L’APR-IR SEPage une recherche financée par la région Centre-Val de Loire[2]

La recherche SEPage (Stratégies de transmission et pratiques professionnelles en viticulture), menée par des sociologues en collaboration avec des juristes et historiens[3] s’est intéressée au processus de transmission de l’exploitation qui peut conduire à la réussite comme à l’échec. En s’appuyant sur les résultats de recherches antérieures (ReDirPME et SOPHY[4]) également financées par la région Centre-Val de Loire, les chercheurs sont partis du constat que le projet était pensé bien en amont de l’acte de transmettre, parfois dès l’installation. En conséquence, il a semblé pertinent d’étudier ensemble la construction du projet de transmission et les stratégies mises en œuvre, au cours de l’activité, tant du point de vue des pratiques professionnelles et culturales, que de l’organisation juridique de l’exploitation.

La recherche repose sur une enquête sociologique qualitative basée sur des entretiens approfondis réalisés dans les exploitations. 45 viticulteurs et viticultrices répartis sur 10 appellations du Cher, de l’Indre-et-Loire et du Loir-et-Cher ont été interviewés. Une majorité d’entre eux a 50 ans ou plus. Trois familles de viticulteurs, implantées dans des zones viticoles différentes et dans lesquelles au moins trois générations se sont succédé, ont fait l’objet d’études de cas historiques, croisant les configurations familiales et territoriales. Nous avons également soumis un questionnaire juridique aux viticulteurs et viticultrices interviewés ce qui a permis de recueillir des informations techniques et sensibles qui sont venues compléter les discours recueillis. Parallèlement, des entretiens ont été réalisés auprès d’autres acteurs de la filière viticole.

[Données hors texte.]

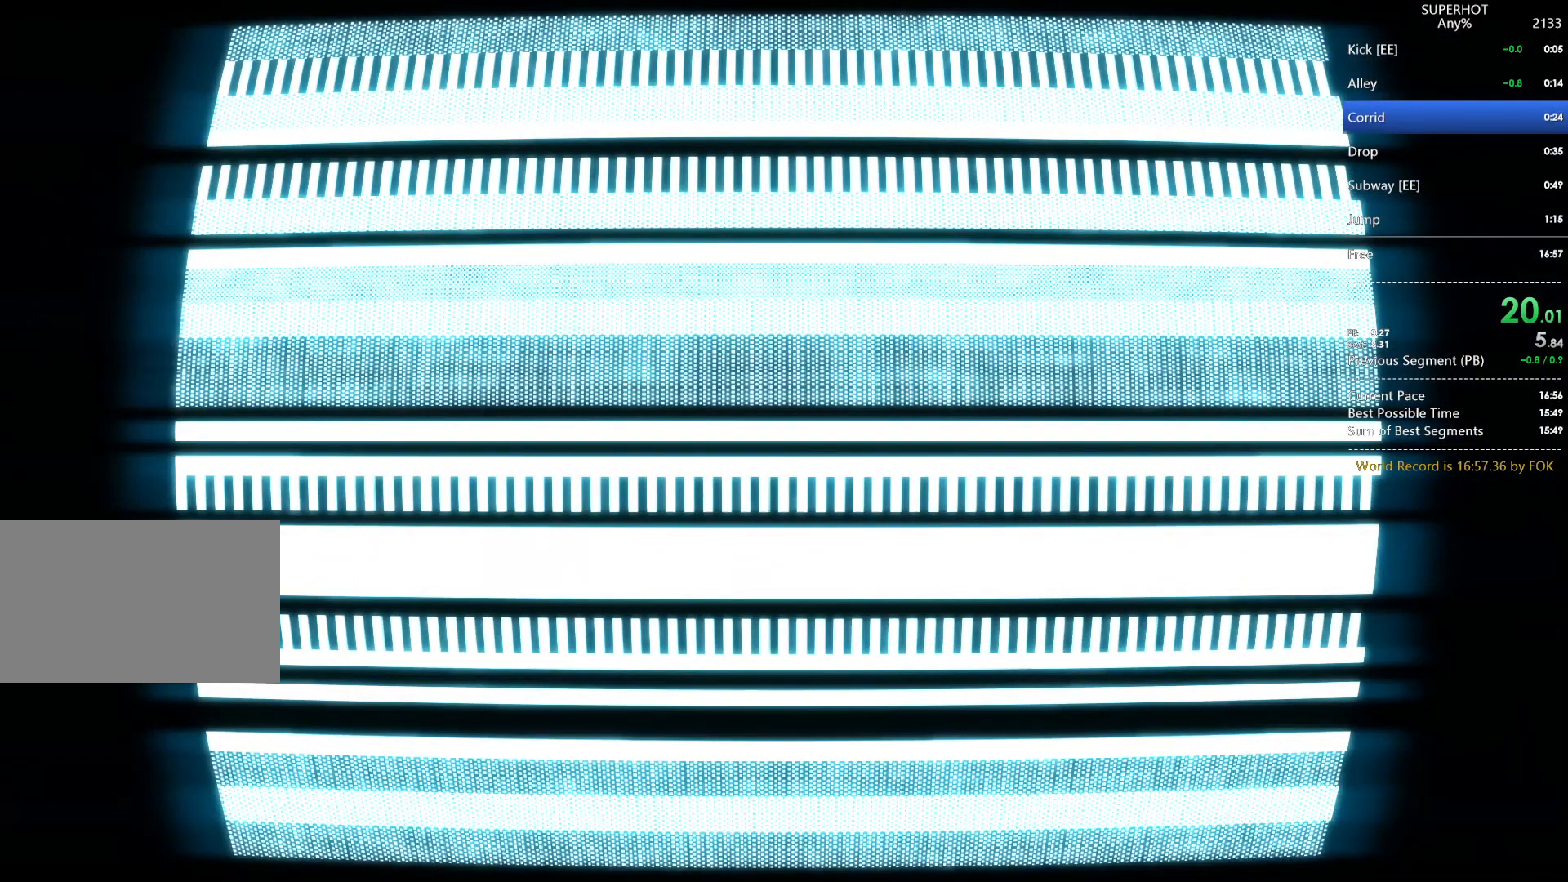
{"keys": ["w"], "mouse": [], "events": []}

La construction de l’héritier

Du fait de la diversité des situations observées on a pu voir des différences entre les zones viticoles mais on a constaté également des points communs qui permettent de comprendre les difficultés de cession de l’exploitation. Par exemple, le souhait très fort (parfois secret) de transmettre à un enfant ou, à défaut, à un autre membre de la famille. Nous retrouvons cette constante dans les autres filières agricoles, mais cela est renforcé en viticulture compte tenu de la valeur patrimoniale des exploitations (coût du foncier, cultures pérennes, importance du bâti), des activités de transformation (vinification) et de commercialisation (vente directe) et du recours à la tradition ancestrale comme gage de qualité du produit. Or aujourd’hui, une partie des enfants de viticulteurs ne souhaite pas reprendre l’exploitation familiale et plus de la moitié des repreneurs potentiels ne sont pas issus du milieu viticole ni même agricole. Par ailleurs, le métier de vigneron reste très masculin et une partie des cédants sont encore réticents à l’idée de voir des filles leur succéder. Autre point commun, le projet de transmission se construit sur le long terme et rares sont les cédants qui n’ont pas identifié un repreneur potentiel (idéal) bien en amont de la cession. La constitution du patrimoine par achat du foncier au fil du temps, tout comme l’évolution du statut de l’exploitation vers des formes sociétaires, montrent une certaine anticipation puisque cela permet une transmission progressive des parts, et par là-même du métier et de l’outil de travail. Néanmoins, qu’il s’agisse du foncier ou de l’exploitation, on constate une faible anticipation lorsque le repreneur est un « hors cadre familial » (HCF).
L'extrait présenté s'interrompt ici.